- **Lesetext**:
^^^^^^^^^^^^^^^^

# Von Dezimal zu Binär



## Rex (25. Sep 2006)

Liebe Freunde,

ich sende ja Binärdaten im Dezimalformat an mein PHP-Script.
Nun möchte ich aber statt dem Dezimalformat das normale Roh-Binärformat nehmen (101010101...)

Ich verwende die Function Byte.toString() .
Wie kann ich das ändern?

Vielen Dank
MFG
Rex


----------



## Gast (25. Sep 2006)

toBinaryString() ?

das ist dann aber nicht "roh" sondern eine String repräsentation der binärdarstellung


----------



## Rex (25. Sep 2006)

Geht bei einer solchen String-Repräsentation etwas verloren?
Muss man hinterher irgendwas konvertieren oder kann man direkt diesen String als Bilddatei zum Beispiel abspeichern?

Vielen Dank!
Ich glaube, dass ist das, was ich gesucht habe!
MFG
Rex


----------



## Roar (25. Sep 2006)

alder, zahl == zahl, es gibt keinen unterschied zwischen der zahl ob sie jetzt im dezimal oder binärsystem dargestellt wird, beim server kommt das gleiche an. mit ner string repräsentation kannst du und dein server nix anfangen. damit sendest du dem server *text* und keine bilddaten.


----------



## Rex (25. Sep 2006)

Wie sende ich denn jetzt die Raw-Bynaries zu meinem PHP-Script?

MFG
Rex


----------



## Gast (26. Sep 2006)

du sendest die zahl, im computer ist sie eh binär, wenn du sie auf dem bildschirm darstellst ist sie ein string, meistens als dezimal/hexadezimal darstellung.

lies dir endlich hintergrundwissen an, so kann das nicht klappen


----------



## SnooP (26. Sep 2006)

Das ist aber ein allgemein gern vertretener Irrglaube  ... von daher noch akzeptabel - Zahlensysteme sind grundsätzlich äquivalent zueinander... und nur eine Repräsentation der eigentlichen Daten. Ob man diese jetzt binär, dezimal, hexadezimal etc. liest, ist für jedem inkl. dem Computer egal... wenn die Römer VIII Äpfel gezählt haben, haben sie ja nur, weil sie ein anderes Zahlensystem nutzten, nicht weniger als (8)_10 oder auch (1000)_2 Äpfel gehabt 

toBinaryString() kann aber manchmal ganz hilfreich sein, wenn man zu faul ist selbst ins Binärformat umzurechnen und man Informationen benötigt, ob an 5. Stelle eine 1 gesetzt ist oder nicht... - wenn du allerdings jetzt mit Binären Daten umgehen sollst, dann würde ich mich über Binäroperationen |, &, ^, ~, <<, >> nochmal genauestens informieren.


----------

^^^^^^^^^^^^^^^^

- **Arbeitsauftrag**: Schreiben Sie aus dem Forumsthread über die Umwandlung von Dezimal in Binär den Abschnitt von „toBinaryString() kann aber“ bis einschließlich „nochmal genauestens informieren.“ wortgetreu ab.

- **Gegebene Angaben**:
^^^^^^^^^^^^^^^^

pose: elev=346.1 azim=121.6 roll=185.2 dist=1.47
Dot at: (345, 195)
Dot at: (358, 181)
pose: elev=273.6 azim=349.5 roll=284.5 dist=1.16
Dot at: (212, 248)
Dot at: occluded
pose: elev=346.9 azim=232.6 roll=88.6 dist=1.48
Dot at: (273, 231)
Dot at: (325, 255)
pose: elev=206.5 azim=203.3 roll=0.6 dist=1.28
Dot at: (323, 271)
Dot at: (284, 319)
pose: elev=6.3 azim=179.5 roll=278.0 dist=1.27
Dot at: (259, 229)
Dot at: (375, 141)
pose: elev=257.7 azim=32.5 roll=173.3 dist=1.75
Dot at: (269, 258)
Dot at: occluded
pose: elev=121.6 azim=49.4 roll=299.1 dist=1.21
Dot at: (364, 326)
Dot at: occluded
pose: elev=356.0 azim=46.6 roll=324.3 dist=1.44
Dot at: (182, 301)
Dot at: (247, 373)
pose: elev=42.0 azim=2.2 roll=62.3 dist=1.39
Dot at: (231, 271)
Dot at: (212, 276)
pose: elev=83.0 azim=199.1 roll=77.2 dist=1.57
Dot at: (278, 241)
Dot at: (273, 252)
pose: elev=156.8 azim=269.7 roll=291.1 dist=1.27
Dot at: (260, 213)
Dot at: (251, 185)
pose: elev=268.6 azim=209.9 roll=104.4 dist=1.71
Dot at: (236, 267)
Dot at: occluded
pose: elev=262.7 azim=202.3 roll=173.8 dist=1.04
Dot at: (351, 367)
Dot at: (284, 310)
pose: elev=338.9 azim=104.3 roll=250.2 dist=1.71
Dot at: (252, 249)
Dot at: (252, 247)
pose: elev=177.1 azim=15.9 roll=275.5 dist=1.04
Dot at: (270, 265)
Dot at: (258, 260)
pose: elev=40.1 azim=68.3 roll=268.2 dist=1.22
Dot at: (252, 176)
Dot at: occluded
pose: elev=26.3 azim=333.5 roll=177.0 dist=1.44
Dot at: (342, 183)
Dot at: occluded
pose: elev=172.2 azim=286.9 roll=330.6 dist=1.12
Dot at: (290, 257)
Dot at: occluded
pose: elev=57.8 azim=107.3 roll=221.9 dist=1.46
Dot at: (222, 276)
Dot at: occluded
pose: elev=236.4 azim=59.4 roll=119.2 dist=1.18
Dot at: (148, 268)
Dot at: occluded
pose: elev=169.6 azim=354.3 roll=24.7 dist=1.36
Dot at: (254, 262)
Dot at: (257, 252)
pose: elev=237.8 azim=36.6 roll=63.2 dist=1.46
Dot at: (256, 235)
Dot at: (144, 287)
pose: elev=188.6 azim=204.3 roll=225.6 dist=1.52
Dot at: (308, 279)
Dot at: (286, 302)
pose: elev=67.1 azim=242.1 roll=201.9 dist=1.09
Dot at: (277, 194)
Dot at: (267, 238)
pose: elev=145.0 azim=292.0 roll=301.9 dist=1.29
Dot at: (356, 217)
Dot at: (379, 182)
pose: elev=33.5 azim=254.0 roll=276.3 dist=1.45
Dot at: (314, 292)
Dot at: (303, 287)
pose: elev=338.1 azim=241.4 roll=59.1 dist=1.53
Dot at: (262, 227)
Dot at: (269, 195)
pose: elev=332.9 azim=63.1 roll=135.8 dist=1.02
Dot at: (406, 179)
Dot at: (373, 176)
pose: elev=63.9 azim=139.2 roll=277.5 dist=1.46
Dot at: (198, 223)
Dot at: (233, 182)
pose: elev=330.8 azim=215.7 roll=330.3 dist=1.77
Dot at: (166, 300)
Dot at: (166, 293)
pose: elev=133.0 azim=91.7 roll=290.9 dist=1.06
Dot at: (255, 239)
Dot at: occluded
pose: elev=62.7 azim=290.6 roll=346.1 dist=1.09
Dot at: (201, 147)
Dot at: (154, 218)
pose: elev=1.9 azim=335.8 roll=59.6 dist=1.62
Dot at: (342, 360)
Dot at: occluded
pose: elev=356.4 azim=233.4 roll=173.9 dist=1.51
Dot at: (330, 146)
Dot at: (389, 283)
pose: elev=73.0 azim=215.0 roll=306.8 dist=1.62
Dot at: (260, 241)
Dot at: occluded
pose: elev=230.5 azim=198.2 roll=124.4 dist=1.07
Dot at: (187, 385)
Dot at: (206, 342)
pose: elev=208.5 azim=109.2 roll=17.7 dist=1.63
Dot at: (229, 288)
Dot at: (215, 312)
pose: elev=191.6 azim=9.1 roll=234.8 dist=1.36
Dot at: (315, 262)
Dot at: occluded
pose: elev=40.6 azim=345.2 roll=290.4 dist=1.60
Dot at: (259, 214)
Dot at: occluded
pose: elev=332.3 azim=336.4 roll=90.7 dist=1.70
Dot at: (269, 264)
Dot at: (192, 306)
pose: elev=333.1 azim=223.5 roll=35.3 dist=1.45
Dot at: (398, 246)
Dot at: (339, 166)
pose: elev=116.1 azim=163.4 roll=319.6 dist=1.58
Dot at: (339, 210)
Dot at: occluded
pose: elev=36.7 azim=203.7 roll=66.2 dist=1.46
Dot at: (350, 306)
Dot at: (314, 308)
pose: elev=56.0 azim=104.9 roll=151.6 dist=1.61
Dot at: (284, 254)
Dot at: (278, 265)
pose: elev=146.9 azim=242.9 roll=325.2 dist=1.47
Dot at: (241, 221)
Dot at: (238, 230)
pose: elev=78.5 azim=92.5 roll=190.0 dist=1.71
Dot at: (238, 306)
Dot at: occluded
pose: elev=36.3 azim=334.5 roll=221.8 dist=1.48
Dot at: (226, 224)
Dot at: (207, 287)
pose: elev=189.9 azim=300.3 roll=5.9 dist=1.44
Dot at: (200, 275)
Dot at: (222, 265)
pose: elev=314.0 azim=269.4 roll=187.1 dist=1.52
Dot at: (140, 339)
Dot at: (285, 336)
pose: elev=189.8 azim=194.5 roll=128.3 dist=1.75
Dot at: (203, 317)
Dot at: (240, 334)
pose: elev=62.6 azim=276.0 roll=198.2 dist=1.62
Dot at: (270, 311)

^^^^^^^^^^^^^^^^

- **Ergebnis**:
toBinaryString() kann aber manchmal ganz hilfreich sein, wenn man zu faul ist selbst ins Binärformat umzurechnen und man Informationen benötigt, ob an 5. Stelle eine 1 gesetzt ist oder nicht... - wenn du allerdings jetzt mit Binären Daten umgehen sollst, dann würde ich mich über Binäroperationen |, &, ^, ~, <<, >> nochmal genauestens informieren.